The concept of environmental safety includes a regulatory and management system that allows predicting, not allowing, and in case of occurrence, eliminating the development of emergencies.
Environmental safety is implemented at the global, regional and local levels.
The global level of environmental safety management involves predicting and tracking processes in the state of the biosphere as a whole and its constituent areas. (for example, on the territory of biosphere reserves). Global environmental safety management is the prerogative of interstate relations at the level of the United Nations, UNESCO, UNEP and other international organizations.
The regional level includes large geographical or economic zones, and sometimes the territories of several states. Control and management is carried out at the level of government of the state and at the level of interstate relations (United Europe, CIS, Union of African States, etc.).

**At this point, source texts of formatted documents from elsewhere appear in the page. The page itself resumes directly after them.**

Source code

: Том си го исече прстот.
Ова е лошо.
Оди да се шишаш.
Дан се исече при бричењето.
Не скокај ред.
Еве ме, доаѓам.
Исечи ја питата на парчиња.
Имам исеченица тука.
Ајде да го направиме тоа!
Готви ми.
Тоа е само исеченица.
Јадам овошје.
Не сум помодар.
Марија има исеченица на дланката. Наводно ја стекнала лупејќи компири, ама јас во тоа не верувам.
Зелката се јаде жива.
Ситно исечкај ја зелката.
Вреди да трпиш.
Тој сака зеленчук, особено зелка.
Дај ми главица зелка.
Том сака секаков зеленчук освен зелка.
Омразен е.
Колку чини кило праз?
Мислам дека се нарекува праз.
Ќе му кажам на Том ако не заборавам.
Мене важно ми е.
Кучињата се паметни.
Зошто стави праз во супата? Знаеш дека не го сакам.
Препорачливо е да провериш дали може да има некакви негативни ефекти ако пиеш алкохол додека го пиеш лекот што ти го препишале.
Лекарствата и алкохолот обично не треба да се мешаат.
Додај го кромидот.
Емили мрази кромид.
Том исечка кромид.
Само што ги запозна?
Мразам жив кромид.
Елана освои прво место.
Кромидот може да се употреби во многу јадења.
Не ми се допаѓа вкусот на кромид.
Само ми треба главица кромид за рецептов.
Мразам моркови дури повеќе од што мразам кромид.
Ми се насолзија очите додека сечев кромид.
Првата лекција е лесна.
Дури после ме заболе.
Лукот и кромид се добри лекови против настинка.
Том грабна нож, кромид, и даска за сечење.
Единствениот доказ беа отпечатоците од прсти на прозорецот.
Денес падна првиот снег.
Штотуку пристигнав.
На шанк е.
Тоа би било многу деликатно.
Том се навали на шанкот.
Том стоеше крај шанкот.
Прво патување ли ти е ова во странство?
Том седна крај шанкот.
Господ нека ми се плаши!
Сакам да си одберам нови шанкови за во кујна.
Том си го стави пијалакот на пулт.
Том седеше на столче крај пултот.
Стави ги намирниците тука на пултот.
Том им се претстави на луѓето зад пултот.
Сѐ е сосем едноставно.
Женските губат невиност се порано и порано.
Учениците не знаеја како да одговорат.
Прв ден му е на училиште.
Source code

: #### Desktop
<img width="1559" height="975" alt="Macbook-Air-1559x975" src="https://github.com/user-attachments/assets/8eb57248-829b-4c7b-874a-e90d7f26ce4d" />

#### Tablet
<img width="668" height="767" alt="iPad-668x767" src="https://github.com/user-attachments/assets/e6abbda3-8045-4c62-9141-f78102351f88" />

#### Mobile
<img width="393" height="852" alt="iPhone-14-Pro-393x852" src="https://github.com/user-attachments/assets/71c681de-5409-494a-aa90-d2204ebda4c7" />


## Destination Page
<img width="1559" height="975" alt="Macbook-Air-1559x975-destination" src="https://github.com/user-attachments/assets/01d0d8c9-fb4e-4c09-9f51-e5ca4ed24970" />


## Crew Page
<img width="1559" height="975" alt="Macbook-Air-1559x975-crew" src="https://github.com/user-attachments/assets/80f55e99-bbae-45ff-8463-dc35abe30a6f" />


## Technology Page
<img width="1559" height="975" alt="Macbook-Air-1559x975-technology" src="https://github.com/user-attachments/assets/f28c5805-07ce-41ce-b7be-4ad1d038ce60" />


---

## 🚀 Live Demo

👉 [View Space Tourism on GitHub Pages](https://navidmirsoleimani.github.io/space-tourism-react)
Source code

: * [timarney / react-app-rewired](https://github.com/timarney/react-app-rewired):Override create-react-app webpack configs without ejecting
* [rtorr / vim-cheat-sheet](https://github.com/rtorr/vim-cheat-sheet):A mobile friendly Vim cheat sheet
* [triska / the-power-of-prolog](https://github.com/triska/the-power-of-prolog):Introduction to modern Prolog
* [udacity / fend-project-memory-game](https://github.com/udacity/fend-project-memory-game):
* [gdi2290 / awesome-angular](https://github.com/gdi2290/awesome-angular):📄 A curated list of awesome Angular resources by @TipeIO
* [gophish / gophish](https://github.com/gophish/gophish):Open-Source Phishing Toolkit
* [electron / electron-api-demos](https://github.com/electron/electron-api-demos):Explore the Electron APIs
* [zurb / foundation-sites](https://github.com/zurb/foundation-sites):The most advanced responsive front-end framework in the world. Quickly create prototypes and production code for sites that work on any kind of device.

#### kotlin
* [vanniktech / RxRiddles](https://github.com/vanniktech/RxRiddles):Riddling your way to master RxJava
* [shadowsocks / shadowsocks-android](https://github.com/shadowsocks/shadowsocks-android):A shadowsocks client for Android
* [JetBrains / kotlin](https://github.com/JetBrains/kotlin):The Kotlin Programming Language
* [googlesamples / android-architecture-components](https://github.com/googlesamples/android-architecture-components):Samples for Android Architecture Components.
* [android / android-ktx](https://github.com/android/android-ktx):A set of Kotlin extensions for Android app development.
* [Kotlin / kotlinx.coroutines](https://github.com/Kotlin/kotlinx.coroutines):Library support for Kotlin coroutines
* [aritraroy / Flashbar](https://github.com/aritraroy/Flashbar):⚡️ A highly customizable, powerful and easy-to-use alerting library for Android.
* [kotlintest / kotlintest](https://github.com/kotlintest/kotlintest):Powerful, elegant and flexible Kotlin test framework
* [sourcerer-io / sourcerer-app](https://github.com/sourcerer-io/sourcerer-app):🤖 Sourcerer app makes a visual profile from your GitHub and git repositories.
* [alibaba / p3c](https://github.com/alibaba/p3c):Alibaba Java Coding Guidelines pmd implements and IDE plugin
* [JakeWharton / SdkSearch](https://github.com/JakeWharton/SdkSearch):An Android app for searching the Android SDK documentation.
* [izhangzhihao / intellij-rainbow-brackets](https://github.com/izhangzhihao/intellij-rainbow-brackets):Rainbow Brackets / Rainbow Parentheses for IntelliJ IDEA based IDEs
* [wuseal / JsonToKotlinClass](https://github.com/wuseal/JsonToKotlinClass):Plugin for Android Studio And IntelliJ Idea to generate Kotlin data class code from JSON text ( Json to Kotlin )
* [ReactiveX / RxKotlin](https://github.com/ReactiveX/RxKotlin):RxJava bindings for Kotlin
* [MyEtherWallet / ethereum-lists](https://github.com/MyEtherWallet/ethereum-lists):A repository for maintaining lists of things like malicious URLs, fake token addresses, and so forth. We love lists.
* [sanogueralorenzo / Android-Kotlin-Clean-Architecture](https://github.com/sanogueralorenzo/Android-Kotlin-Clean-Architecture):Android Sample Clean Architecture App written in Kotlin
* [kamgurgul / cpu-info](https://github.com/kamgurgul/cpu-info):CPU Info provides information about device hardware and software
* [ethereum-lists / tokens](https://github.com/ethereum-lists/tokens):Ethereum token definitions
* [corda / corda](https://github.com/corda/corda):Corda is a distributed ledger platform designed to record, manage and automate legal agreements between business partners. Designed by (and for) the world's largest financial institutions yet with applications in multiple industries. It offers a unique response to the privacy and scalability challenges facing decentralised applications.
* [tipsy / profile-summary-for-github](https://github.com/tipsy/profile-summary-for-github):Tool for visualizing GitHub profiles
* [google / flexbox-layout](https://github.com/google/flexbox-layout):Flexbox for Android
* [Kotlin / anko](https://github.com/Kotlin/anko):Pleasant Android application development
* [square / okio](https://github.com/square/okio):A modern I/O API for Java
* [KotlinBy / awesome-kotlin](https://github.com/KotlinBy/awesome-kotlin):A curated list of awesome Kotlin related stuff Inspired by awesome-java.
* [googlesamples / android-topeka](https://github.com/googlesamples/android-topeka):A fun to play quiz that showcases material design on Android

At this level, the environmental safety management system includes:
- creation and implementation of new environmentally friendly technologies,
- maintaining the pace of economic development, not hindering the restoration of the quality of the OS and contributing to the rational use of natural resources.
The local level includes cities, districts, metallurgy, chemical, oil refining, mining and defense industries, as well as control of emissions, effluents, etc. Environmental safety management is carried out at the level of administrations of individual cities, districts, enterprises with the involvement of relevant services responsible for sanitary status and environmental activities.